Chrissy Duncan, a senior from Orem studying English, is also in Talbot’s poetry course. She enjoys how Talbot breaks down the elements found in poetry, teaching students poetic meter and literary terms such as logopoeia, phanopoeia and melopoeia. Duncan also noted Talbot’s teaching style is very loose and flexible.

“It doesn’t just seem like he’s trying to fill time or trying to meet some arbitrary specific thing. It’s very intentional of, ‘This is what I want to teach and I want to teach in this way,’” Duncan said.

Talbot recently had one of his poems titled “The Pando” published in The Spectator, a distinguished British magazine started in 1828, the oldest surviving weekly magazine in the world.

The poem, which refers to a clump of aspen trees in central Utah that is considered to be one of the largest organisms in the world, was inspired by a memory between Talbot and his wife, Sandy.
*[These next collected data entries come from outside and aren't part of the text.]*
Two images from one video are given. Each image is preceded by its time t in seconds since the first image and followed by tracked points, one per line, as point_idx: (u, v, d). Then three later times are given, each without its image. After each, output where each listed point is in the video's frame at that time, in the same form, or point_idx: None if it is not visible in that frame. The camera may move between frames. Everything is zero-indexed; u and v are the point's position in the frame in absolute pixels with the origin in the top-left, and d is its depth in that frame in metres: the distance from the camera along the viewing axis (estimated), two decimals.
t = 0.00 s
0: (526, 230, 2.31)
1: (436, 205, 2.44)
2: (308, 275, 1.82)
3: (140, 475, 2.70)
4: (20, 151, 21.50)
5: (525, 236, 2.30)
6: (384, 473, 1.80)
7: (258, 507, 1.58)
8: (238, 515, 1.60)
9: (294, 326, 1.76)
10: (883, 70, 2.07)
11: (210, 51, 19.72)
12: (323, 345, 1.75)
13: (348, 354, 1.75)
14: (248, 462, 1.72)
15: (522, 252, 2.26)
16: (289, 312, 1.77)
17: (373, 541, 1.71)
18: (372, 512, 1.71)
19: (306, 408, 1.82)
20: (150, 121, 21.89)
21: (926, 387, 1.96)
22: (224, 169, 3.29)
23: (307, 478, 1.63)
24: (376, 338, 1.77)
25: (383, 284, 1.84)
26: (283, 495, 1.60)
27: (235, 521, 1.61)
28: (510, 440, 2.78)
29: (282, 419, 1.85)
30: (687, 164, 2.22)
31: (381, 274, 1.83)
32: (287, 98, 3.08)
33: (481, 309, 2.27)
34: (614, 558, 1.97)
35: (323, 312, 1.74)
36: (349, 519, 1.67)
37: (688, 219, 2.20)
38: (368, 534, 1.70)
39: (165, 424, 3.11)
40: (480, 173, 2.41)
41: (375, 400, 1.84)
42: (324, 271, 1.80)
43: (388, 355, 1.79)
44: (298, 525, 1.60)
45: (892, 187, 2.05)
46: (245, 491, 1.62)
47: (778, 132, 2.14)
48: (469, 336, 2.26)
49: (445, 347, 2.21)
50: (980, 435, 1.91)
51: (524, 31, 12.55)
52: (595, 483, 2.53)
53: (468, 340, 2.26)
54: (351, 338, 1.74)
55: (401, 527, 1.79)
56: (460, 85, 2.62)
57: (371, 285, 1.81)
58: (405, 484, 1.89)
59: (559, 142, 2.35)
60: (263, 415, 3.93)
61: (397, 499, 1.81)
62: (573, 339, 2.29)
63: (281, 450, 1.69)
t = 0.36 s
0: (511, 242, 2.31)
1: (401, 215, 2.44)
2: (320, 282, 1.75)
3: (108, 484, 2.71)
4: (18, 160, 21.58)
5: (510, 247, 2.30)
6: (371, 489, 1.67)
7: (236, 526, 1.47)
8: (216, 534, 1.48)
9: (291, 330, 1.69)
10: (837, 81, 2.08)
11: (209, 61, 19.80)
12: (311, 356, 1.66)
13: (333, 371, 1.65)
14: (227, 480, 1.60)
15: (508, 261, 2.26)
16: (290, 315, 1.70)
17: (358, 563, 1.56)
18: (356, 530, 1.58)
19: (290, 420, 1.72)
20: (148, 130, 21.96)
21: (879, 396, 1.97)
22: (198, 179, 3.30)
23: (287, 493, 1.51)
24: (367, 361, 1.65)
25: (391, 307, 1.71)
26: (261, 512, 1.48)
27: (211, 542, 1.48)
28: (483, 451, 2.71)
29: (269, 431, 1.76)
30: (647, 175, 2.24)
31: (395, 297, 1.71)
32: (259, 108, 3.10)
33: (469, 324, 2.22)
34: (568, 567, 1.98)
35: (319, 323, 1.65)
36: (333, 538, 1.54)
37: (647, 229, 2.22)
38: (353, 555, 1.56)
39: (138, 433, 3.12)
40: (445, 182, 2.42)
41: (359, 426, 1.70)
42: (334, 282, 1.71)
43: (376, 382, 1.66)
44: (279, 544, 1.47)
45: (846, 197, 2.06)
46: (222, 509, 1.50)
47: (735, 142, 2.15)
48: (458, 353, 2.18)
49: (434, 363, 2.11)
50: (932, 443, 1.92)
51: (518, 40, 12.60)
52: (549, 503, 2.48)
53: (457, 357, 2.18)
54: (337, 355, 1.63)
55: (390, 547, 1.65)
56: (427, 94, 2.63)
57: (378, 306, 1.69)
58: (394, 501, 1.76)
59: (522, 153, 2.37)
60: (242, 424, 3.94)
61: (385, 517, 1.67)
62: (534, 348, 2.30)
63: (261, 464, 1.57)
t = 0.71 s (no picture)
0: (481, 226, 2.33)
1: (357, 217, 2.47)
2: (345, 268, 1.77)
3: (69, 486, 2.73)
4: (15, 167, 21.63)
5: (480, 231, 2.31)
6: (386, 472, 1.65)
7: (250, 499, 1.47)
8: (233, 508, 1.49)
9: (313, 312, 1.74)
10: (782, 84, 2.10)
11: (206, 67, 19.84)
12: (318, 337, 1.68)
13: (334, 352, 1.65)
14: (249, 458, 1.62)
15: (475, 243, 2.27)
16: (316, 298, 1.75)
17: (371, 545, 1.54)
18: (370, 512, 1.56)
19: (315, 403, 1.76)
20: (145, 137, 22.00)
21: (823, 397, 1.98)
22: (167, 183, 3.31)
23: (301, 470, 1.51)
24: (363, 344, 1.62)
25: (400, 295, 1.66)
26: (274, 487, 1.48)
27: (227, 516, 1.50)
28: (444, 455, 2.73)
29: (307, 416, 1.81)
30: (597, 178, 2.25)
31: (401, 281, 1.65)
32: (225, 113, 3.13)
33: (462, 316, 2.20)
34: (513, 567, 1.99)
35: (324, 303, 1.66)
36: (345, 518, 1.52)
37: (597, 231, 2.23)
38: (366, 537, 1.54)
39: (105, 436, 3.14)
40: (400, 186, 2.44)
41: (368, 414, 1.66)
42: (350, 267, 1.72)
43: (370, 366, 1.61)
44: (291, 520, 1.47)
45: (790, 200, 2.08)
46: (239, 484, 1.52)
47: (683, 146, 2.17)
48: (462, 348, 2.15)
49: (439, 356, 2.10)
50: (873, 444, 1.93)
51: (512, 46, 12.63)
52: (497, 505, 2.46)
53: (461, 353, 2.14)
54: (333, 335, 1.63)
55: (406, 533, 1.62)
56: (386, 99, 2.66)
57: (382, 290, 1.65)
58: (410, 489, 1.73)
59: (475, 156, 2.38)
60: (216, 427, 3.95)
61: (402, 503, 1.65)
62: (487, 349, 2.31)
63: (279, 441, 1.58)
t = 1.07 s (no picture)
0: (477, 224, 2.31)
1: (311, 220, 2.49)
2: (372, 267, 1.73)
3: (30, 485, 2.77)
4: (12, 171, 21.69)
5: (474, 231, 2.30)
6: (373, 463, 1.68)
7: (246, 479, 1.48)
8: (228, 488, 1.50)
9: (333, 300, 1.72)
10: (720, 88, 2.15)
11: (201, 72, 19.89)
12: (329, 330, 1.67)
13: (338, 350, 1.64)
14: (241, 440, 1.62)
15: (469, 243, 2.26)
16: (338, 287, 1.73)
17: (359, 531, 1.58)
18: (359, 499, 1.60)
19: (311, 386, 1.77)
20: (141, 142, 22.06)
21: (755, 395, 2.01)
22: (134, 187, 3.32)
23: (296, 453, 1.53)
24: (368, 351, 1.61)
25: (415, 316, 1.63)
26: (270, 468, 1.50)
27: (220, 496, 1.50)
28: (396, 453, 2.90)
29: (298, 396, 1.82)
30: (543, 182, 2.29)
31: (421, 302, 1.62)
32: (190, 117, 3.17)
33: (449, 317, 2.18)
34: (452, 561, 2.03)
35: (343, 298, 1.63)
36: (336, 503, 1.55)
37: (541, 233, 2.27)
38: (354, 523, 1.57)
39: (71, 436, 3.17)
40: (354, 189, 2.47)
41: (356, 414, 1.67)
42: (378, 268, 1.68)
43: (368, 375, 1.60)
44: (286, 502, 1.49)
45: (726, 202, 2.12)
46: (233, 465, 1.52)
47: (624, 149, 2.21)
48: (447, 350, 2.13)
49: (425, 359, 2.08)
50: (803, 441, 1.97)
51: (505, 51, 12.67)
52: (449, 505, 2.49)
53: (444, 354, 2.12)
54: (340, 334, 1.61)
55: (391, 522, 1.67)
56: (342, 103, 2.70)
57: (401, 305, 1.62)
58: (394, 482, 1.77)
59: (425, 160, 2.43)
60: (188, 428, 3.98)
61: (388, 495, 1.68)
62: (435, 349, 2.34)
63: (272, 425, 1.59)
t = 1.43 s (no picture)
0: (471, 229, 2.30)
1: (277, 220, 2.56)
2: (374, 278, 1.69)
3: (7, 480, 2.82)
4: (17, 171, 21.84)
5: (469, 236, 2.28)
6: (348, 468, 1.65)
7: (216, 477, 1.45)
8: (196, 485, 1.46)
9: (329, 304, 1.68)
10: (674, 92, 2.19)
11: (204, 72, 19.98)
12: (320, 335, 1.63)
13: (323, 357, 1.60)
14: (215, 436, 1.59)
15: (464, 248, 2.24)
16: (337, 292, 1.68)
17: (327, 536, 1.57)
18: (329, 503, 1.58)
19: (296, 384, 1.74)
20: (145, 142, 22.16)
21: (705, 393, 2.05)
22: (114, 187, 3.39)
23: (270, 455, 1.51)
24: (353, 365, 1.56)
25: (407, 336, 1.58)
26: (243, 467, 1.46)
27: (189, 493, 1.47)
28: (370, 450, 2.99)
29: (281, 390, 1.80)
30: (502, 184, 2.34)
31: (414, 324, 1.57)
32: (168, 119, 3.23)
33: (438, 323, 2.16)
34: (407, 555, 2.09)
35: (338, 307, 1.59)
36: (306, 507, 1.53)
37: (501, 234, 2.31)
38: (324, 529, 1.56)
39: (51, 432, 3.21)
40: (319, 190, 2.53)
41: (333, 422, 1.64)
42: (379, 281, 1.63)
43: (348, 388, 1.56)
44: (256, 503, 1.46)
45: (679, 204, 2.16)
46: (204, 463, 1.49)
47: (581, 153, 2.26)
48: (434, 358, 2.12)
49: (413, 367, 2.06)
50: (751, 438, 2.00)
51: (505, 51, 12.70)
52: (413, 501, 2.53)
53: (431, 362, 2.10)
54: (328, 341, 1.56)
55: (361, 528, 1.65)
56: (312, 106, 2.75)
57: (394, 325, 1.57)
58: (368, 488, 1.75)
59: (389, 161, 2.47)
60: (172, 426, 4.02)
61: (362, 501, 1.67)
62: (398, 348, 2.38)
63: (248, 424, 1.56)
Talbot described Sandy as the type of person who loves taking action and risks. Talbot, on the contrary, said he would be content doing the same thing day after day with no change. One day, years ago, Sandy became fixated on chopping down an aspen tree in their backyard. Talbot had second thoughts but trusted Sandy’s judgment and tackled the task of removing the stump.

While the poem centers around the spontaneous project of chopping down the aspen tree, Talbot said there’s much more beneath the surface. The narrator (himself) not only wrestles with removing the stump but also ponders on the covenant of marriage and the roots of their relationship.

Talbot reads his poem “The Pando” with a lively, fluctuating tone and emphasis. “The Pando” was published in The Spectator, a distinguished British Magazine. (Alyse Clark)

The Pando
Seizing her axe she brought it down with blows
One altered morning when the same sun rose
Differently on her than him, which meant
She knew the backyard aspen’s lease was spent.
It fell to him to prise the stump’s grudge out.
And yet how intergrown he was with doubt
About it all, as whether a given tree
Were ever uprooted really, or ought to be;
Whether the nettedness in everything
Meant that to strike at one root could only bring
Stress to the covenants of knotted love
Beneath our feet we’ve no conception of.
– John Talbot

From troublemaking teen to Greek and Latin high school teacher to BYU professor, Talbot said he is grateful for the “happy accidents” that have culminated in his current position at BYU. He continues to analyze and admire language, especially poetic verse, and works to help BYU students develop the same admiration.